At those words, something in my mind clicked. Or maybe it was just the hit-Rosto reflex turning off. Whatever it was, I covered his big, scarred hand that had been resting on my knee with my own small, scarred hand. He looked at me in surprise. I think he was unsure what my intentions were. I was unsure what my intentions were! I met his eyes shyly, half of me fearing what I would see there and the other half hoping for that same soft look he had given me before. Before I could stop myself, I was leaning towards him. Our lips met, but unlike last time, it didn't even occur to me to punch him. I felt his arms circle around me and relished in the feeling of his big, strong hands stroking my back. It made me feel wonderfully safe. A small part of me told me that this whole thing was a bad idea. I ignored it and deepened the kiss. His soft, warm mouth welcomed the gesture, and returned it.
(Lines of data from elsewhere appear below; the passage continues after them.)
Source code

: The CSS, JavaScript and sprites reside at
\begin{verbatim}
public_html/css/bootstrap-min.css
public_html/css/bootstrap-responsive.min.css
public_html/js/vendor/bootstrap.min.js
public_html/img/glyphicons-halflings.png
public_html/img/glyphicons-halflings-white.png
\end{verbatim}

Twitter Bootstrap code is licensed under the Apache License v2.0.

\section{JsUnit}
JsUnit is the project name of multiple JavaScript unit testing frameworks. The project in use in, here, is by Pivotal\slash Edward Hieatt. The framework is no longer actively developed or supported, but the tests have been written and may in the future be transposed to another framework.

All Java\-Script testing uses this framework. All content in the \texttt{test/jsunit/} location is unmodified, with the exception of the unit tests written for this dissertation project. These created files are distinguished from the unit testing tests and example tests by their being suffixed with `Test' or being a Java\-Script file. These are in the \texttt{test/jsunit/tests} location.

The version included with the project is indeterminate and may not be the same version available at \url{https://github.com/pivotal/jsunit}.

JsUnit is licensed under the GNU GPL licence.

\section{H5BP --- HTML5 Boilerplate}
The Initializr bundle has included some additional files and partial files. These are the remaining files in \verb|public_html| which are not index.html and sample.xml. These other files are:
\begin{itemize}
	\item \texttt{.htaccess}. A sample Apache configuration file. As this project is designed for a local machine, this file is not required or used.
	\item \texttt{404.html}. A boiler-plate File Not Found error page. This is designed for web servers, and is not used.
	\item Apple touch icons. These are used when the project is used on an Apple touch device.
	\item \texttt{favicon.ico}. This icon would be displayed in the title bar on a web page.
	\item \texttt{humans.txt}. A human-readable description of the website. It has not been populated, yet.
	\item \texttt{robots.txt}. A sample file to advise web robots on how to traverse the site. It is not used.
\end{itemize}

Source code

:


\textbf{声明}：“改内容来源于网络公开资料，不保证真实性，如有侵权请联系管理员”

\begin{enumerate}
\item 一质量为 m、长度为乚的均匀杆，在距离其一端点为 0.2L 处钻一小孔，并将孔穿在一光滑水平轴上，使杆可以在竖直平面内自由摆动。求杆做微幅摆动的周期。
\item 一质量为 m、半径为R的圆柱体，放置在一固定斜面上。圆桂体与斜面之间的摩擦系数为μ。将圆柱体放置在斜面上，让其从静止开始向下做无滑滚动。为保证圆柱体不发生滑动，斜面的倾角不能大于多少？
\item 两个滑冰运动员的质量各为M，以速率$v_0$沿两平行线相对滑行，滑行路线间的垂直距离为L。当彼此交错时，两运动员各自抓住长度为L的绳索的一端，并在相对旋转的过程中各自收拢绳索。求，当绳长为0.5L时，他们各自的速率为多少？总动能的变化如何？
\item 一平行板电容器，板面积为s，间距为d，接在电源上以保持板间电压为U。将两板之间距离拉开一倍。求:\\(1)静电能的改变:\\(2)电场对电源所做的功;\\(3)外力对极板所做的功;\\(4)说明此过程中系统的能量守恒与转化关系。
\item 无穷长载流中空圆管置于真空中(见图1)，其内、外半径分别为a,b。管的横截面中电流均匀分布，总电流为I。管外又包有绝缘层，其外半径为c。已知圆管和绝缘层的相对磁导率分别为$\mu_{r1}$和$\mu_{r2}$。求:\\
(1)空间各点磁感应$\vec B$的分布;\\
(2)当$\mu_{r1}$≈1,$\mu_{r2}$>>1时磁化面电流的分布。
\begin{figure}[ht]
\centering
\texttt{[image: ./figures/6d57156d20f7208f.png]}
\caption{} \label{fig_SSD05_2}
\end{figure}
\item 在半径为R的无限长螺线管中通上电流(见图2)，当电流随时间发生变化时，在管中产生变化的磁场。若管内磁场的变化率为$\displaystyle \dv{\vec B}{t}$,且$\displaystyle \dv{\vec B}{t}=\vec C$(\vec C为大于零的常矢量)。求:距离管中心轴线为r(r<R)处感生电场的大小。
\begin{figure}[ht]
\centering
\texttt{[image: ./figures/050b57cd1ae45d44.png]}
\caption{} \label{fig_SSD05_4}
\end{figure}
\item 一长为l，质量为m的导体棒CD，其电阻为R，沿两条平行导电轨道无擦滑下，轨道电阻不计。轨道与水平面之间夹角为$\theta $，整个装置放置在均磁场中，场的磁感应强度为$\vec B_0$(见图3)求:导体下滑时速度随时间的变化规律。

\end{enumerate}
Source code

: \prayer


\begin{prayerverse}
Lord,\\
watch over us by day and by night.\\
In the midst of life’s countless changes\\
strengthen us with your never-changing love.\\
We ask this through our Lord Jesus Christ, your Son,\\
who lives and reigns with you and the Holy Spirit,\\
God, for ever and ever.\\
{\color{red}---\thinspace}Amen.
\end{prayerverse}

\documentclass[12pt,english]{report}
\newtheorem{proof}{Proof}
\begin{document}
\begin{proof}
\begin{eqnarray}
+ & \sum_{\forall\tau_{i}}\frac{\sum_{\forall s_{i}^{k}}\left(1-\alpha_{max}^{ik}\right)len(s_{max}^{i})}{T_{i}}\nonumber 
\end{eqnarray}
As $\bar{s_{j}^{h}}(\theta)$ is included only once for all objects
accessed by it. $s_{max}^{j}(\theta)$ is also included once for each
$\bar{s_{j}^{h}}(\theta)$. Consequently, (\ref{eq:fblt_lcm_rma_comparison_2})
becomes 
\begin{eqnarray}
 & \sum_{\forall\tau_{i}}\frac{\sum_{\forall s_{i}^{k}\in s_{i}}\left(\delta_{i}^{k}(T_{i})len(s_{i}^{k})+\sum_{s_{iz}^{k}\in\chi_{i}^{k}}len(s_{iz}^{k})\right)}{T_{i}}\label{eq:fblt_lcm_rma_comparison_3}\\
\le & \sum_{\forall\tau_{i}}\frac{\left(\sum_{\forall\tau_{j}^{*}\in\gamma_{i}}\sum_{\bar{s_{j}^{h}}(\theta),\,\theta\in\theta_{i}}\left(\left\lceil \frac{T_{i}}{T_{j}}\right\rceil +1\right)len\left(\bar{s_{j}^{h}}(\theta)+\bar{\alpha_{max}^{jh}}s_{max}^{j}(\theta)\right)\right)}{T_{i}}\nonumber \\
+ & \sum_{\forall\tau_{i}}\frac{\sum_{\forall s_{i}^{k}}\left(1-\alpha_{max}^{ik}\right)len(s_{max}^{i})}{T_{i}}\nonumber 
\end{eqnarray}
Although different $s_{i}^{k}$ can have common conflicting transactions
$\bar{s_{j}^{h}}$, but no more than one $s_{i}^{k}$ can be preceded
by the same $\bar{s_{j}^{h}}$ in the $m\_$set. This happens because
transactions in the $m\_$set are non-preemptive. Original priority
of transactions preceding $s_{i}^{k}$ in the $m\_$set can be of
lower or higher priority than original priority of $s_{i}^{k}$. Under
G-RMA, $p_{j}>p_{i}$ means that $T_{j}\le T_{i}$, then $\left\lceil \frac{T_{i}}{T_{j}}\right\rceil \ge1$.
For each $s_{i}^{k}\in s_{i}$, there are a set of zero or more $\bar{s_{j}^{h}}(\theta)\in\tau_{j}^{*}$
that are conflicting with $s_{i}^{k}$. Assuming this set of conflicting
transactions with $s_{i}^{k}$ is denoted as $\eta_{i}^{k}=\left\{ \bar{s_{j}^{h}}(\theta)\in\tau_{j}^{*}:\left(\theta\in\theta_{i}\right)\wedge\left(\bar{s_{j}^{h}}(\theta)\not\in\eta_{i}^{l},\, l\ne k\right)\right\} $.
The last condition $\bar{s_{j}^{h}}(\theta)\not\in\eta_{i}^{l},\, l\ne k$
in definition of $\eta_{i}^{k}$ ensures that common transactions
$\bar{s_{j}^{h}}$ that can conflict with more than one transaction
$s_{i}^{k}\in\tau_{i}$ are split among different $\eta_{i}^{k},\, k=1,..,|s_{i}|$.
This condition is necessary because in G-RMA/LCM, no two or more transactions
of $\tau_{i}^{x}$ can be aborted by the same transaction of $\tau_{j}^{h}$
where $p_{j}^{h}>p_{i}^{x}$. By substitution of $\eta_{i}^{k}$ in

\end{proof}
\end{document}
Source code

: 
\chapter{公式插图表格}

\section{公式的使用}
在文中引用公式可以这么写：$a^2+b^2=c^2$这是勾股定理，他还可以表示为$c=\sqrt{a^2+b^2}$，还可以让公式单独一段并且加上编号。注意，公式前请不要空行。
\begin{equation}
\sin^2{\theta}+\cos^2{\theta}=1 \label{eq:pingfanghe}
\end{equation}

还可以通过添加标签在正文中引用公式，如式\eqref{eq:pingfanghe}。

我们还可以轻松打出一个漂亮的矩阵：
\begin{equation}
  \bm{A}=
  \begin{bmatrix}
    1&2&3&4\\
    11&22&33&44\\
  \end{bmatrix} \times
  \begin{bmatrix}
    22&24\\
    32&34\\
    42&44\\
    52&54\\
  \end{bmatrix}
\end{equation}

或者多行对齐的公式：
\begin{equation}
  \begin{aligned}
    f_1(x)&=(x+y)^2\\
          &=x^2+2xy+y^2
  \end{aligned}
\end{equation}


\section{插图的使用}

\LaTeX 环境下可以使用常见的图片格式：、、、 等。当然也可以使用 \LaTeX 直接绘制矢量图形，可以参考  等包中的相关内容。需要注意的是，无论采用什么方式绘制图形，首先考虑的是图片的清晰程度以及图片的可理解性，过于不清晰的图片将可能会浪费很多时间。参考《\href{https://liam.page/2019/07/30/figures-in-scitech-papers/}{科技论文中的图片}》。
When we finally broke our kiss, I heard a gasp and sigh coming from a window upstairs. I looked up in time to see Kora's dark head disappearing from the opening. I swore softly and looked back to see Rosto grinning at me. I tried to scowl, but the sad attempt made me fall into giggles.

"What do we do now?" I asked quietly.

"We take each day as it comes. We should take this slow. I don't want to scare you away, Beka," he replied, looking down at me. I just smiled and leaned my head against his shoulder. I am going to have a very interesting year.